İlahiyatHaber: Türkiye’deki bazı yazarlar da bu fetvayı Tarık b. Ziyad’ın gemileri yaktırmasına veya peygamber efendimizin (s.a.v)  “savaşta bu kılıcın hakkını kim verecek”, şeklindeki sorusuna, Peygamberin kılıcın hakkını şehit olana kadar savaşmak olarak belirlemesine dayandırıyorlar. Bu şekildeki yorum doğru olur mu?

BAYINDIR: Bunlar intihar eylemleri için delil olamaz. Allah Teâlâ “Allah yolunda öldürülenlere «ölüler» demeyin.” (Bakara 2/154) buyuruyor. Burada “öldürülmüş olma” şartı vardır. Allah yolunda öldürülmüş olmakla kendini öldürmek aynı olamaz.
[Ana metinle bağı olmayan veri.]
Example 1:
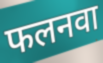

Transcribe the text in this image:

फलनवा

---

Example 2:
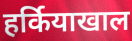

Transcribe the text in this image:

हर्कियाखाल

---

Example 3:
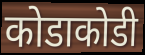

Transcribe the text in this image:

कोडाकोडी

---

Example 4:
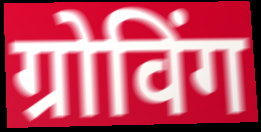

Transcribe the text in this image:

ग्रोविंग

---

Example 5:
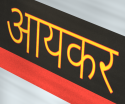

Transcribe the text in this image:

आयकरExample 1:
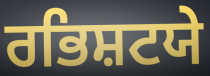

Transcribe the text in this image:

ਰਭਿਸ਼ਟਯੇ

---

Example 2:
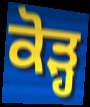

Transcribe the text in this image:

ਕੋੜ੍ਹ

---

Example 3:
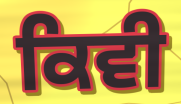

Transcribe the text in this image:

ਕਿਵੀ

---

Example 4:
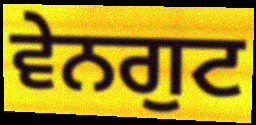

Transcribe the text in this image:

ਵੇਨਗੁਟ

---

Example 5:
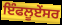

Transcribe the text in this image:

ਇੰਫਲੂਏਂਸਰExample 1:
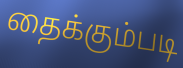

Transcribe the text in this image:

தைக்கும்படி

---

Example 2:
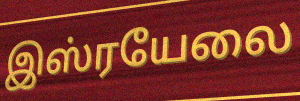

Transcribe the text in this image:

இஸ்ரயேலை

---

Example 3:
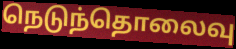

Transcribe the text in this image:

நெடுந்தொலைவு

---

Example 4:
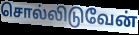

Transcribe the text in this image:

சொல்லிடுவேன்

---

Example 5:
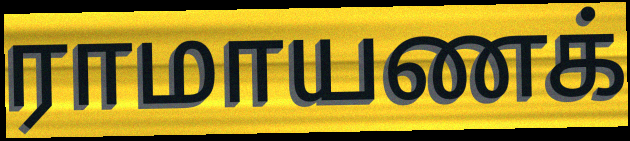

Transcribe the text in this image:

ராமாயணக்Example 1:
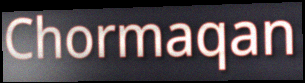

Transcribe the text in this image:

Chormaqan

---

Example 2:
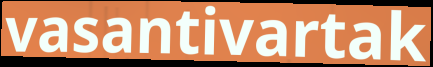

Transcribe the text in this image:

vasantivartak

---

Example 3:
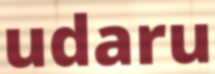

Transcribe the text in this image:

udaru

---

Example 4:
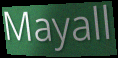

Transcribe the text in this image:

Mayall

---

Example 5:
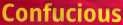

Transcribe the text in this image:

Confucious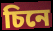
চিনে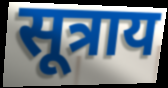
सूत्राय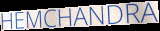
HEMCHANDRA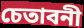
চেতাবনী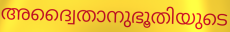
അദ്വൈതാനുഭൂതിയുടെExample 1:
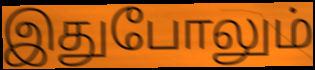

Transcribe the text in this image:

இதுபோலும்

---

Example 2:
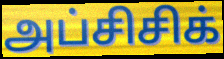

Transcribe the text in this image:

அப்சிசிக்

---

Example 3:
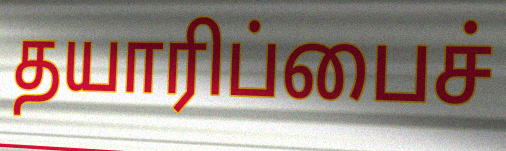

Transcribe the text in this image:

தயாரிப்பைச்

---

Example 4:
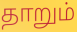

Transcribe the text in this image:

தாறும்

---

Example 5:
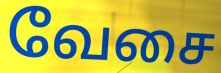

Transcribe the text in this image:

வேசை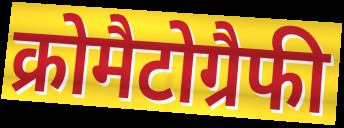
क्रोमैटोग्रैफी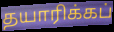
தயாரிக்கப்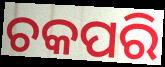
ଚକପରିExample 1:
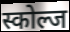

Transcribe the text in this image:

स्कोल्ज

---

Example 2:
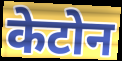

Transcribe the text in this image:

केटोन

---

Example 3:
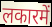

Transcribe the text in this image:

लकारमें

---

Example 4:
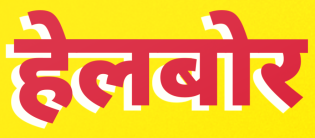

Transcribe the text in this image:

हेलबोर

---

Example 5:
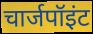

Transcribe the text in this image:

चार्जपॉइंट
“Allah yolunda, sizinle savaşanlarla savaşın fakat aşırı gitmeyin. Allah haddi aşanları sevmez.” (Bakara, 2/190)

İntihar eylemi savaş alanında yapılmıyor, masum insanların arasında yapılıyor. Bu, haddi aşmak değil mi?

Firavun İsrailoğullarını köleleştirmişti. Soylarının tükenmesi için de erkek çocuklarını öldürüyor, kız çocuklarını kötü emelleri için sağ bırakıyorlardı. Musa aleyhisselam böylesine baskılar karşısında kavmine şöyle diyordu:

“Musa kavmine şöyle dedi: “Allah’tan yardım isteyin ve dayanın. Bu ülke Allah’ındır; onu kullarından hak edene verir. Zafer takva sahiplerinin olacaktır.” (Araf 7/128)
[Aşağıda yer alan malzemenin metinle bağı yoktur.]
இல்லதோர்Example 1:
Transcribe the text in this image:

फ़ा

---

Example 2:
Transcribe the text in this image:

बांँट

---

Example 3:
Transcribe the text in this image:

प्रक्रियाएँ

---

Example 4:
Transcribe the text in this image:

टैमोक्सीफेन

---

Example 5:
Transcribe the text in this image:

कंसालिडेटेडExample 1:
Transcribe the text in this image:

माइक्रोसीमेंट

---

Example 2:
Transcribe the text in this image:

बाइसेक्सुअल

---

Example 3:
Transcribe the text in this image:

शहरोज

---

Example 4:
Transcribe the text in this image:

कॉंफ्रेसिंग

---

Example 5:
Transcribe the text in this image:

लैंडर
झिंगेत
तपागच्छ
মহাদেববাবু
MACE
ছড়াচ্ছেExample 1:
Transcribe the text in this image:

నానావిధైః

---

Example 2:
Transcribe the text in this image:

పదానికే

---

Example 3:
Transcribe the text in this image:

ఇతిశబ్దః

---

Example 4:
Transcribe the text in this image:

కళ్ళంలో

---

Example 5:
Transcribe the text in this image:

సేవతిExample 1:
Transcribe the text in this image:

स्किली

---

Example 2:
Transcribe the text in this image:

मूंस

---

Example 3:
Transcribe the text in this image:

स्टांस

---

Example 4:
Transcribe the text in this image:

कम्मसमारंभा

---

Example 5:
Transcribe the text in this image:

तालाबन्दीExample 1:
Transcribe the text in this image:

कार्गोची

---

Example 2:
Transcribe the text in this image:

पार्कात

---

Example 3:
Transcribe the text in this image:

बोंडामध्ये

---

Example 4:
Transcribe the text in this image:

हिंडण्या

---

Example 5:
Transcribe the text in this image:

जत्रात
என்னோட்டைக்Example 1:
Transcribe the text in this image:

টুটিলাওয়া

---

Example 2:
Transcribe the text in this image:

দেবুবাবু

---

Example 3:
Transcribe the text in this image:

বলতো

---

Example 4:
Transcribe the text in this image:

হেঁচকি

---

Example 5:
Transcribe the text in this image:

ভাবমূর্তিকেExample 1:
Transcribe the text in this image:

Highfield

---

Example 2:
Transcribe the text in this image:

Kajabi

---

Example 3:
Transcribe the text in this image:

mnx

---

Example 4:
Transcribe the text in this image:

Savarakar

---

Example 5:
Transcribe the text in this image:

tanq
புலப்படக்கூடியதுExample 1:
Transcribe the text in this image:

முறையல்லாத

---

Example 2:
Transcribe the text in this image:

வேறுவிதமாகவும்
İsrailoğulları Musa’ya şu karşılığı vermişlerdi:

“Sen aramıza katılmadan da, gelişinden sonra da ezilen hep biz olduk.” Musa dedi ki: “Belki Rabbiniz düşmanınızı yok edecek ve sizi onların yerine yerleştirecektir.  Sonra da sizin ne yapacağınıza bakacaktır.” (A’raf, 7/129)
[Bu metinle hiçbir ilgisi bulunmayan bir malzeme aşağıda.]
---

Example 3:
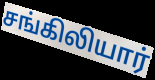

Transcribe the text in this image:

சங்கிலியார்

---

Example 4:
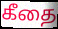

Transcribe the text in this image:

கீதை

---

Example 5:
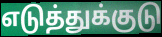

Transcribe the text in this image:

எடுத்துக்குடுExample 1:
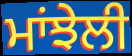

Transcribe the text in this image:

ਮਾਂਝੇਲੀ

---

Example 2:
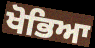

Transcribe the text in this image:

ਖੋਭਿਆ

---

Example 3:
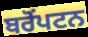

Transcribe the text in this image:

ਬਰੋਂਪਟਨ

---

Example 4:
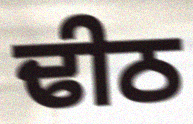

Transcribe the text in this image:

ਢੀਠ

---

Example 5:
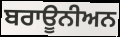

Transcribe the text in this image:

ਬਰਾਊਨੀਅਨ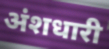
अंशधारी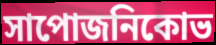
সাপোজনিকোভ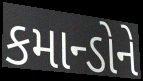
કમાન્ડોને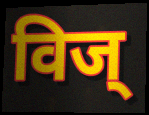
विज्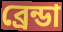
ব্রেন্ডা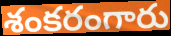
శంకరంగారు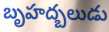
బృహద్బలుడు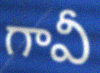
గావీ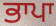
ਭਾਪਾ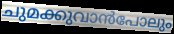
ചുമക്കുവാൻപോലും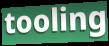
toolingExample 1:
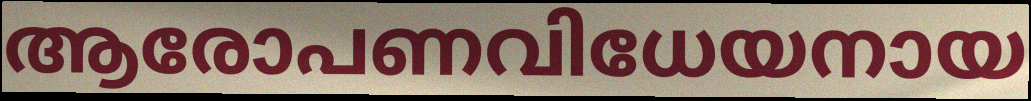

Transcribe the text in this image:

ആരോപണവിധേയനായ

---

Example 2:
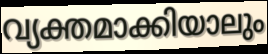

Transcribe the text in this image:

വ്യക്തമാക്കിയാലും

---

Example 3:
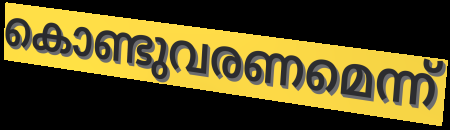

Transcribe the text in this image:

കൊണ്ടുവരണമെന്ന്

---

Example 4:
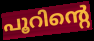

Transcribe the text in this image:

പൂറിന്റെ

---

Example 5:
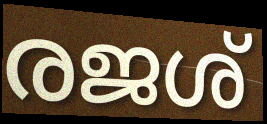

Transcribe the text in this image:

രജശ്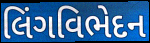
લિંગવિભેદનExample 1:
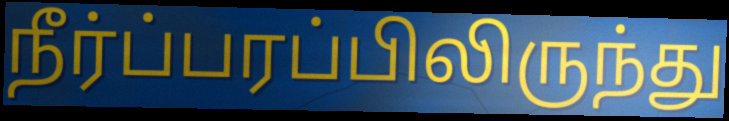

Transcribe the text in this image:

நீர்ப்பரப்பிலிருந்து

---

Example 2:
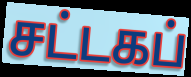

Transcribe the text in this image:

சட்டகப்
Sonra Firavun iktidarı sona erdi.  O toprakların hepsi İsrailoğullarına kaldı.

Bir örnek daha vereyim: Nebimiz yaklaşık 1500 müslüman ile hac ibadeti için yola çıkmış, Hudeybiye’de Mekkeliler tarafından engellenmişti. Hâlbuki fiziki olarak Müslümanlar çok üstündü. Mekkelilerin ise Hendek savaşından eli boş dönmeleri sebebiyle maddi sıkıntıları had safhadaydı. Çevre kabileler de aynı durumdaydılar. Yemame lideri de Müslüman olmuş, Mekke’ye buğday göndermiyordu. Nebimiz onun buğday göndermesini sağladı, Mekkeli fakirlere altın gönderip dağıttırdı.  Ebu Süfyân’ın derilerini yüksek fiyattan satın alarak piyasayı canlandırdı. Kalabalık bir kafileyle hacca geldiği için Mekkeli esnaf onları bekliyorlardı. Böyle bir ortamda Mekke’nin hâkimleri nebiyi Mekke’ye sokmadılar. Bunlar Nebimizi yurdundan çıkaran, Bedir, Uhud ve Hendek savaşlarını yapan kişilerdi. Allah Teâlâ onların Mekke’ye girmelerine izin vermemiş, şöyle buyurmuştur:

“Orada henüz tanımadığınız mümin erkeklerle mümin kadınları bilmeyerek ezecek ve bundan dolayı utanacak duruma gelecek olmasaydınız (Allah savaşı önlemezdi.)” (Fetih, 48/25)

Nebimizin ve Musa aleyhisselamın yaptıklarına yanlış diyebilecek biri çıkmaz. Onun için her kâfir, içten onlara inanma mecburiyetini hisseder. İntihar eylemi denen davranışlar da nefret doğuruyor.

Allah Teâlâ İnşirah Suresinde şöyle buyuruyor:

“Her güçlüğün yanında bir kolaylık vardır. Unutma ki, o güçlüğün yanında bir kolaylık daha vardır.” (İnşirah, 94/5-6)

Yapacağımız şey, her davranışımızı Allah’ın emrine göre yapıp, karşılığını ondan beklemektir.